A few weeks before I left Google, something funny happened. My manager who is a Stanford GSB Alum asked me for a conversation. He wanted to share with me the top mistake which he was predicting I would do during the next two years at business school. Not necessarily a charming way to wish me the best on my new chapter I thought, but hey, you shouldn't say no to free advise, right?
So while this article is probably more/most useful for an ongoing MBA, the lesson he shared with me has general validity and applicability to situations beyond business school.
The "fear of missing out of giving"
John came up with this notion called “FOMOG” – the fear of missing out of giving. If you happen to have read Adam Grant’s “Give and Take,” (which I can highly recommend if you haven’t) this topic might sound somewhat familiar to you.
With FOMOG, he was describing the constant desire – if not even urge – to be contributing to others and the community. His argument was that many people who go to business school have this attitude of relentlessly wanting to contribute to class and the community.

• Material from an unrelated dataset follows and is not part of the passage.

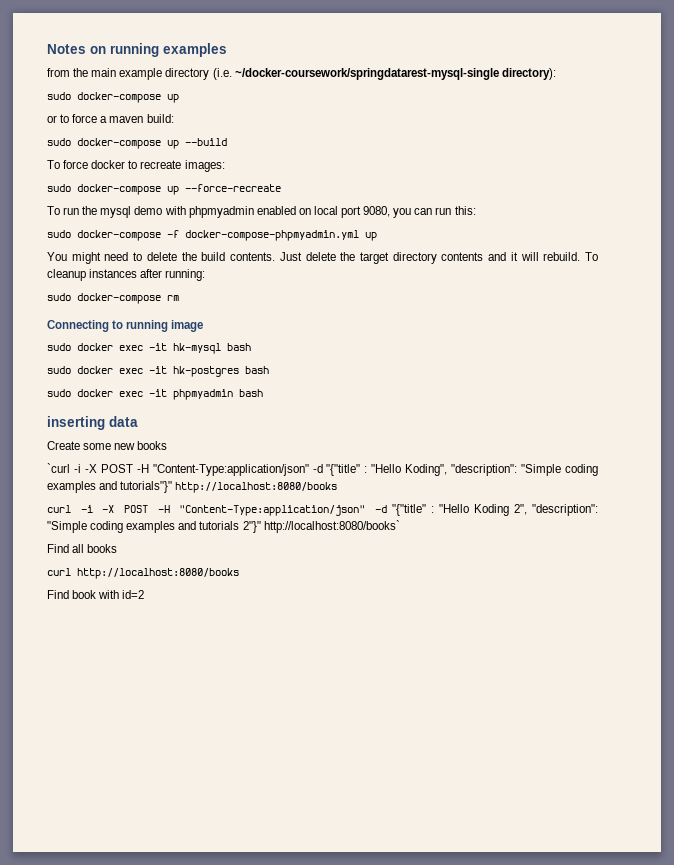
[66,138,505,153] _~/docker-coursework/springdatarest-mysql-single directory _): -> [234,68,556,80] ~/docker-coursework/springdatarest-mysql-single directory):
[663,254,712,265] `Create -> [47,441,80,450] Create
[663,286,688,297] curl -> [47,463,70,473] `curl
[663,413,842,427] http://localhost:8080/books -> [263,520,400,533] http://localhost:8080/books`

While giving is generally a good thing (and here again, the book “Give and Take” makes a very strong point in favor of being a giver) there are different forms of giving and it’s important to keep a healthy balance among those forms. Going “all in” on the most popular category of giving, called the “Rockstar," can actually have negative returns as it diminishes the ability to receive.
In summary, there are three forms of giving and the different measures of impact that they each have.
1) The Rockstar – the very impressive form of giving: organizing a big class trip, a popular event, leading a club, etc.). A lot of people see your impact, get to know your name, benefit from what you do. It’s very "1:n” – you do a lot for many people, but you are not giving on a 1:1 level. This is a popular category as it provides a “stage to shine”
2) The Supporter – the giving opportunities that everyone knows are important but which receive much less credit: mentoring someone for 6 months, volunteering at an event, etc. Here it’s a “1:few” relationship where you are impacting fewer people, but in a more (inter)personal way.
3) The Trustee – the giving you do towards your closest friends and family which is very 1:1 and mostly unknown to others. This could be face to face conversations in which you discuss problems and solutions. However, you wouldn’t be bragging about how much impact you have with your family for example.
As you can see, there is a reversed relationship between “publicity and fame” and how “targeted and personal” your giving is (the Rockstar is high in publicity but not very targeted. The Trustee is the other way around).
By now, I probably talked to 50+ alum and if there was one recurring pattern in the advise they gave me, it was the importance to prioritize the third category, being a Trustee. They all talked about the 1:1 relationships they were able to build and that this sort of giving has been the most meaningful as they are still “receiving” through those relationships today. They were acknowledging the benefits of the Rockstar-type of giving, but they also made clear that the publicity and fame would oftentimes compromise the long-tern return of that type of giving.
My manager’s point was that many people who are natural givers aim for the 1:n-type giving which comes with a lot of publicity and fame (the Rockstar), but one that is not targeted and personal at all. And often times, this sort of giving takes a lot of giving-effort, without creating a venue for receiving on a personal level and a targeted manner. In his words: “the extent to which you dedicate yourself to category one (Rockstar) or two (Supporter), you automatically compromise on category 3 (Trustee). But the truth is that you need to create that room because the Trustee category is the one through which you’d be receiving most."
The longest-lasting value of any sort of experience can often times be found in the relationships that result from that experience. With that in mind, it’s important to find a balance among these three types of giving and to ensure that you give off stage (Trustee) as much as you give on stage (Rockstar & Supporter).